What you need to do:
Extend the article on cell phone-free school days, picking up right after its final sentence.

Page extract Start Marker

How Cell Phone-Free School Days Shape Students

The Away for the Day movement is changing the way people see cell phones in educational settings. Inspired by the award-winning documentary “Screenagers: Growing Up in the Digital Age,” the movement advocates for cell phone-free school days. Its mission is to enhance students’ academic performance, social interactions, and overall well-being by providing a focused and distraction-free learning environment. 

The trend caught the attention of schools across the country, including St. Mary’s High School in Colorado Springs. The school administration recently implemented a “no cell phone use” policy of their own, and they are confident that this policy will shape their students into healthy, hard-working individuals — both inside and outside of the classroom.

“We didn’t make this decision lightly,” says Robyn Cross, principal of St. Mary’s. “But the research is clear – overuse of cell phones leads to poor school outcomes, depression, and loneliness.”

According to recent studies, schools that implemented “no cell phone use” policies have seen a 6.4% increase in student test scores. The same is true in college classroom settings, with cell phone-free students showing more social engagement, better note taking habits, and higher GPAs.

Page extract End Marker
Dataset entries Start Marker

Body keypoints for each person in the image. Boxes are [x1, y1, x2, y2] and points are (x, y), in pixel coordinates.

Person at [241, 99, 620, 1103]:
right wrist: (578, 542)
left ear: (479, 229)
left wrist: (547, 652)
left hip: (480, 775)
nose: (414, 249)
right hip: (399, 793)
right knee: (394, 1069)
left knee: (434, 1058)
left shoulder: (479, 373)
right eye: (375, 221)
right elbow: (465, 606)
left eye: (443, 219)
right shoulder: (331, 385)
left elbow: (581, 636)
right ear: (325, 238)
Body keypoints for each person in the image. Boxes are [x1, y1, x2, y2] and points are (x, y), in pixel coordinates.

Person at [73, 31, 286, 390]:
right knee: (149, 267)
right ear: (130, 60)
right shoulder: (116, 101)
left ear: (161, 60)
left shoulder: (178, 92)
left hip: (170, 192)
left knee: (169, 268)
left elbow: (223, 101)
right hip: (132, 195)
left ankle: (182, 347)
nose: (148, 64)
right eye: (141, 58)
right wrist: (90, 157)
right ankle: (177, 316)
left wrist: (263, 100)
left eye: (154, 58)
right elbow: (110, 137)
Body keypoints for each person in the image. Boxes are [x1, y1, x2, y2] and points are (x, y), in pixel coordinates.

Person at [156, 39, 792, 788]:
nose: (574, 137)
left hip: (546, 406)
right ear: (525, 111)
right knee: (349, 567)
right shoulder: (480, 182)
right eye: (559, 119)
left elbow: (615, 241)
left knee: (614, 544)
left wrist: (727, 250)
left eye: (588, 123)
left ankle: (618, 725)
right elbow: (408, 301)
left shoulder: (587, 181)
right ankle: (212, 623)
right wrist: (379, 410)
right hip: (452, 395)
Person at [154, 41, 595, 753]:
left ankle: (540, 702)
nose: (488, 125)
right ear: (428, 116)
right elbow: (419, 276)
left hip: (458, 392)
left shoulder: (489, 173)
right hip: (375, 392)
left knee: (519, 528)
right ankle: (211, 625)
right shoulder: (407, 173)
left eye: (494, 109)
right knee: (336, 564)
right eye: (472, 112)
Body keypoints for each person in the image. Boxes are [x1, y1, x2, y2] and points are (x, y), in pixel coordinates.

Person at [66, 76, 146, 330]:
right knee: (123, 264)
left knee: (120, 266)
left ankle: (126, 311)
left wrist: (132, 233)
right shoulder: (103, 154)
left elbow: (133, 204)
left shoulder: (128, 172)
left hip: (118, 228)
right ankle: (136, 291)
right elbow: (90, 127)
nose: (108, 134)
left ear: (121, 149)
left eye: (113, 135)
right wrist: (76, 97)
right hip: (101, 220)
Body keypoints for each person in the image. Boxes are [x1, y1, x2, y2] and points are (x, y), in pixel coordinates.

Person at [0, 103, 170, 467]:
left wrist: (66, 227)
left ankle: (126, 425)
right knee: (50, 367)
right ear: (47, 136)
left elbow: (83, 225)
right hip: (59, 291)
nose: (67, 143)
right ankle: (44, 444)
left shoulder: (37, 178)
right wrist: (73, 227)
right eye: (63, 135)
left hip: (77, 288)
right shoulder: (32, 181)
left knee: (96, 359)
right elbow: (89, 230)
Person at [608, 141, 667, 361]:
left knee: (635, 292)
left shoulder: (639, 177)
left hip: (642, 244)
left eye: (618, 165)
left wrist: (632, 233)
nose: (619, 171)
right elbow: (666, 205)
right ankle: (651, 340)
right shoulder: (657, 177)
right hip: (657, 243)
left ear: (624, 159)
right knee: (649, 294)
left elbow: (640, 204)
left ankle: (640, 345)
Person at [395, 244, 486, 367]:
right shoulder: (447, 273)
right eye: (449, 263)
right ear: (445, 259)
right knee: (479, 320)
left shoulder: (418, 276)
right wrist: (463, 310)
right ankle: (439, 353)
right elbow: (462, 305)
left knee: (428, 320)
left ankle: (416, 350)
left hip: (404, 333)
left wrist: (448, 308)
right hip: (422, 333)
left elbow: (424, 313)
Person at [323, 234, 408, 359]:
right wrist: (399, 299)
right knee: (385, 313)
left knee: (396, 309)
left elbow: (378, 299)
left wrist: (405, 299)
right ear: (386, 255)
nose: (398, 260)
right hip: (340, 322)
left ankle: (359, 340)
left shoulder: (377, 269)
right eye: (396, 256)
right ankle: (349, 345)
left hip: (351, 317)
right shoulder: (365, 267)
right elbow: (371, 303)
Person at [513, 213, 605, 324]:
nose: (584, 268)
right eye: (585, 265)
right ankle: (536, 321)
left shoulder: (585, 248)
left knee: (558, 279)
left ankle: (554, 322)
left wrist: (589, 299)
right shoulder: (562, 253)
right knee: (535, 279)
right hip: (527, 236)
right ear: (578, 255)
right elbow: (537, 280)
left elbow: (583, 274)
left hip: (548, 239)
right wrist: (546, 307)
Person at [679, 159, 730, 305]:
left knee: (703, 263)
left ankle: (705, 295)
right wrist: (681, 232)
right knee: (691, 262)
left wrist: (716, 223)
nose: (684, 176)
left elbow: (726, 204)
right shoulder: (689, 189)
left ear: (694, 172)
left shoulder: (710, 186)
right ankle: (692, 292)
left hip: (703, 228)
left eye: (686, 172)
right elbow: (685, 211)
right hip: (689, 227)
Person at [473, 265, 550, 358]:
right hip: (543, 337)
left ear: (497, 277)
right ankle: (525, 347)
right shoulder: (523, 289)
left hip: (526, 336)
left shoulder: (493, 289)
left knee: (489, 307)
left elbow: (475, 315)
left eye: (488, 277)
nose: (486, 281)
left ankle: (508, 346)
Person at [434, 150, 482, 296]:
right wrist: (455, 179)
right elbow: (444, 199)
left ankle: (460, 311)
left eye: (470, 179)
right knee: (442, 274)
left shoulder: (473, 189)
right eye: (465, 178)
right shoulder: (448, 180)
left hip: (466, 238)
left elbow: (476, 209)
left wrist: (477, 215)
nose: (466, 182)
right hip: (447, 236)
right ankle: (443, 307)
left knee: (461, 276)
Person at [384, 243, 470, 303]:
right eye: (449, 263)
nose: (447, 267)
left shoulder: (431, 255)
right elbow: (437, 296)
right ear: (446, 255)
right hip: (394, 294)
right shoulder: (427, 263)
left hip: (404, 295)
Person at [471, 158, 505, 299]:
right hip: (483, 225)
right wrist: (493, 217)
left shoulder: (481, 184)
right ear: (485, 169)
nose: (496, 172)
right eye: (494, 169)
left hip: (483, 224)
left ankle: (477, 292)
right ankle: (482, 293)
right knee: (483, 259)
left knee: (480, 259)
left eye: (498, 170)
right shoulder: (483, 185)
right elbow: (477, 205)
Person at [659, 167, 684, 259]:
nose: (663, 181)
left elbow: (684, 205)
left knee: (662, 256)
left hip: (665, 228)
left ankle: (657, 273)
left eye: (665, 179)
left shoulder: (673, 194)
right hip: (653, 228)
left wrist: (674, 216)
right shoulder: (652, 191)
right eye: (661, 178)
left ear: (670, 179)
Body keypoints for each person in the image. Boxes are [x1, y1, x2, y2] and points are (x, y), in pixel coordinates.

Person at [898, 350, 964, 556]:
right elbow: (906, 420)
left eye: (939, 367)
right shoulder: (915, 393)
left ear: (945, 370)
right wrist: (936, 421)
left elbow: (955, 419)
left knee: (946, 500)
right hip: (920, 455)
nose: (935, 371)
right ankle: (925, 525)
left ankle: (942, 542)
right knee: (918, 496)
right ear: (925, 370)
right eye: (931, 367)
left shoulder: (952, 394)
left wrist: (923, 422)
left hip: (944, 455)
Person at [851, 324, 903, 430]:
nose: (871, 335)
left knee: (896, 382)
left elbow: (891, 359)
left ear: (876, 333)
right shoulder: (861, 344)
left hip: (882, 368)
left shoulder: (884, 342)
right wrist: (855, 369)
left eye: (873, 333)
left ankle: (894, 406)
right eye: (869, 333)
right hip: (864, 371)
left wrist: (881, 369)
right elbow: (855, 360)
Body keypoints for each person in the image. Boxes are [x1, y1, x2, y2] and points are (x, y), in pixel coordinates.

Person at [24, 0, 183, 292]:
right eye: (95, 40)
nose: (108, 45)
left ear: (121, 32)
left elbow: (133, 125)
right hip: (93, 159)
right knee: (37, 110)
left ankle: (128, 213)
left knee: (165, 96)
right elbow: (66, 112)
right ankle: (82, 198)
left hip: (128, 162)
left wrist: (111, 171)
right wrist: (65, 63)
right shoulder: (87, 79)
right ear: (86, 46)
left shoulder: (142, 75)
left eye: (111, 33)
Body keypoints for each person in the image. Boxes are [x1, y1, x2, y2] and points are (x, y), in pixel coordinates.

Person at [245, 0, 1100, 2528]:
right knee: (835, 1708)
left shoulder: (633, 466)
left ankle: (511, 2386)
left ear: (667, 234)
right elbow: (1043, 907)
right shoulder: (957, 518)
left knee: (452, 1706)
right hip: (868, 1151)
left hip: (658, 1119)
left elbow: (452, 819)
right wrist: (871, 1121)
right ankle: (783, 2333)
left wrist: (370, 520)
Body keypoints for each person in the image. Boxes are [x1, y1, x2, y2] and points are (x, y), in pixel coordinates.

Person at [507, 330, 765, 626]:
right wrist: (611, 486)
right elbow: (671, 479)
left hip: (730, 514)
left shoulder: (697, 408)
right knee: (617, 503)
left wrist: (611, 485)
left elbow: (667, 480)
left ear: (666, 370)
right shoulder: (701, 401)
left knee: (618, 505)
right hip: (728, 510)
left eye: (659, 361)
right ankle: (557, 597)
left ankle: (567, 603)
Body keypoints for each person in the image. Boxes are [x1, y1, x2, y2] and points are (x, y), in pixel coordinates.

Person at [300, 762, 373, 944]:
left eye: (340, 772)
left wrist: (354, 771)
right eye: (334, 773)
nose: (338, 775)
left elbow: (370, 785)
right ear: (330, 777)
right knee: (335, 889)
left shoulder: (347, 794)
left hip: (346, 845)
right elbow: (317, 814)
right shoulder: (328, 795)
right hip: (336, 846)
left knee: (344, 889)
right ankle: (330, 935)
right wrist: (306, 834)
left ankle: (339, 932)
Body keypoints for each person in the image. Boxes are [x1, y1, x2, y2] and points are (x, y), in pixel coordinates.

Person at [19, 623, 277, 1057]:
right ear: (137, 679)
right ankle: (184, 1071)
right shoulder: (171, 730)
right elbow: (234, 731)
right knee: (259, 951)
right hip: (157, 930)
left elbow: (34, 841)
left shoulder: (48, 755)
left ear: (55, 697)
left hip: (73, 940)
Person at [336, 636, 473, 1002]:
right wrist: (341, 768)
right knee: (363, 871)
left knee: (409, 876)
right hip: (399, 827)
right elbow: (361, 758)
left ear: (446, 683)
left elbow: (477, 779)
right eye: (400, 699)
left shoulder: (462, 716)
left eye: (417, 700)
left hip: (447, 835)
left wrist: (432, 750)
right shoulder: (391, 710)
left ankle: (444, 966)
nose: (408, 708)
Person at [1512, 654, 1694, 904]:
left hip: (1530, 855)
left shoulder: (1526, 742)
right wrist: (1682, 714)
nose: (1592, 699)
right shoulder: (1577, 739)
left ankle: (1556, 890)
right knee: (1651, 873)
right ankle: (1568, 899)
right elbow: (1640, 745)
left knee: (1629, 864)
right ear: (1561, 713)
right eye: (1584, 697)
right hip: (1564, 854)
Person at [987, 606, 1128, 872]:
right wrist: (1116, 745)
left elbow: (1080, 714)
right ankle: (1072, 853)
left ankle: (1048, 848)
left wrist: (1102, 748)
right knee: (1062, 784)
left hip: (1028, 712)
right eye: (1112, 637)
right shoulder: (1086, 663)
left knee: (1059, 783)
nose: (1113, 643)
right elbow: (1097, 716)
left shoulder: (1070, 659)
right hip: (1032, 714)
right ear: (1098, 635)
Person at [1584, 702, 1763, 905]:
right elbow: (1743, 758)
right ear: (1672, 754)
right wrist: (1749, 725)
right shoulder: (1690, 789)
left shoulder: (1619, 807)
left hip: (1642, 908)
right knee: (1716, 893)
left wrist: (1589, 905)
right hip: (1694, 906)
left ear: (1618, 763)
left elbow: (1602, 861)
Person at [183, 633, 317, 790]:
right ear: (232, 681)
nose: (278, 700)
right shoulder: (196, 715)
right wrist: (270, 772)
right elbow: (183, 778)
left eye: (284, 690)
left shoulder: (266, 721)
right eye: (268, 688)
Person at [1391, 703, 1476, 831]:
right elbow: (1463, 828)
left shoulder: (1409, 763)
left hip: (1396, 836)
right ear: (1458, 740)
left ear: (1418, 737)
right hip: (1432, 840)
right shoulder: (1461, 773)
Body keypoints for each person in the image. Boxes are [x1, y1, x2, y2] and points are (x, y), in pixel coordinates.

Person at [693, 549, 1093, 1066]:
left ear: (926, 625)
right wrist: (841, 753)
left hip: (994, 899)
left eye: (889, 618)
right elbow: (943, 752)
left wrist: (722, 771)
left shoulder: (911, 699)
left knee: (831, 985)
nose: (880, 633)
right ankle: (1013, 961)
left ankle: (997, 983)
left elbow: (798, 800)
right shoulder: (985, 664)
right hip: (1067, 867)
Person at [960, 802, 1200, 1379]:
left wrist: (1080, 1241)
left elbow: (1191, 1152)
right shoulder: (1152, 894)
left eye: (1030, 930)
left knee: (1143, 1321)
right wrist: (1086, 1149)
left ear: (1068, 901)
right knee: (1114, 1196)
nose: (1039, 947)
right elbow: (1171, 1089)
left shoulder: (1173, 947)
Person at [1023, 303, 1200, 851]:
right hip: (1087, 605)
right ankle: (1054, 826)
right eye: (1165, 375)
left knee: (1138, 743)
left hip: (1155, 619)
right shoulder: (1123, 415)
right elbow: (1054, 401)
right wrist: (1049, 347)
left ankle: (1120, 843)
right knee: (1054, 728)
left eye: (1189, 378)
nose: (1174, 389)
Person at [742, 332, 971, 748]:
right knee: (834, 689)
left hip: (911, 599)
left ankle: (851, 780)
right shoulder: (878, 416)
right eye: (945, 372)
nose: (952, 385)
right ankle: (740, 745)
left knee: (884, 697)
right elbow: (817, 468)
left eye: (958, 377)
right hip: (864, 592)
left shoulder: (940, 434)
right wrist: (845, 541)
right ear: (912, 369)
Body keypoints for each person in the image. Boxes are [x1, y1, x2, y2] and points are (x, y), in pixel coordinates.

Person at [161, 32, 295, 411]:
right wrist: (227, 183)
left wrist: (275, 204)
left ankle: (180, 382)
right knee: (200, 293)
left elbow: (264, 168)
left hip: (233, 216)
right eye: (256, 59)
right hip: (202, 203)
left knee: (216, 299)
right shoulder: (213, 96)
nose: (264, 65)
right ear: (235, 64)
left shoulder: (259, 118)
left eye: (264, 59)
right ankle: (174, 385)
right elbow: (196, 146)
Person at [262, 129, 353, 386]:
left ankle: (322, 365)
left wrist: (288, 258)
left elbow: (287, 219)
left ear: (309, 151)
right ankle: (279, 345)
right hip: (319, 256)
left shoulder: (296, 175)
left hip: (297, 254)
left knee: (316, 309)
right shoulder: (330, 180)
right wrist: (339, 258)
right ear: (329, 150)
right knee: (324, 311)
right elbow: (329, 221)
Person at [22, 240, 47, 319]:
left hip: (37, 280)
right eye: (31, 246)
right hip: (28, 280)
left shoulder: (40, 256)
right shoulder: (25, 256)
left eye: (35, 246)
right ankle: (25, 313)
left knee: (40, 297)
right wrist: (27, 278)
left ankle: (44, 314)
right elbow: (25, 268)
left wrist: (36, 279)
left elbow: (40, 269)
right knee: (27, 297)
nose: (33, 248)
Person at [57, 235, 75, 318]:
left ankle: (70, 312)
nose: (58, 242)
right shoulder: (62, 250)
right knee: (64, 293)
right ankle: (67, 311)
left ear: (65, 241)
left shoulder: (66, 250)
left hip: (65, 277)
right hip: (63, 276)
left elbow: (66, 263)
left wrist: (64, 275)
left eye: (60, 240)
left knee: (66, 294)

Dataset entries End Marker

Reply:
Katie Ghent, a teacher at St. Mary’s, goes on to explain how cell phone-free school days can set students up for success, in school and in their future careers. “I was thinking a lot about what makes a good employee,” Ghent says. “You want someone who is dependable; someone who has a certain set of skills that allows them to effectively communicate and build relationships with their coworkers and superiors. I think where cell phones get in the way of that is instant gratification.” 

Ghent goes on: “If we take the cell phones away, then we can create imaginative, innovative critical thinkers who work together.” 

Principal Cross chimes in, “It’s the ‘social skills’ part of it that we’re trying to build back. Workplaces are changing, but human contact is still important.”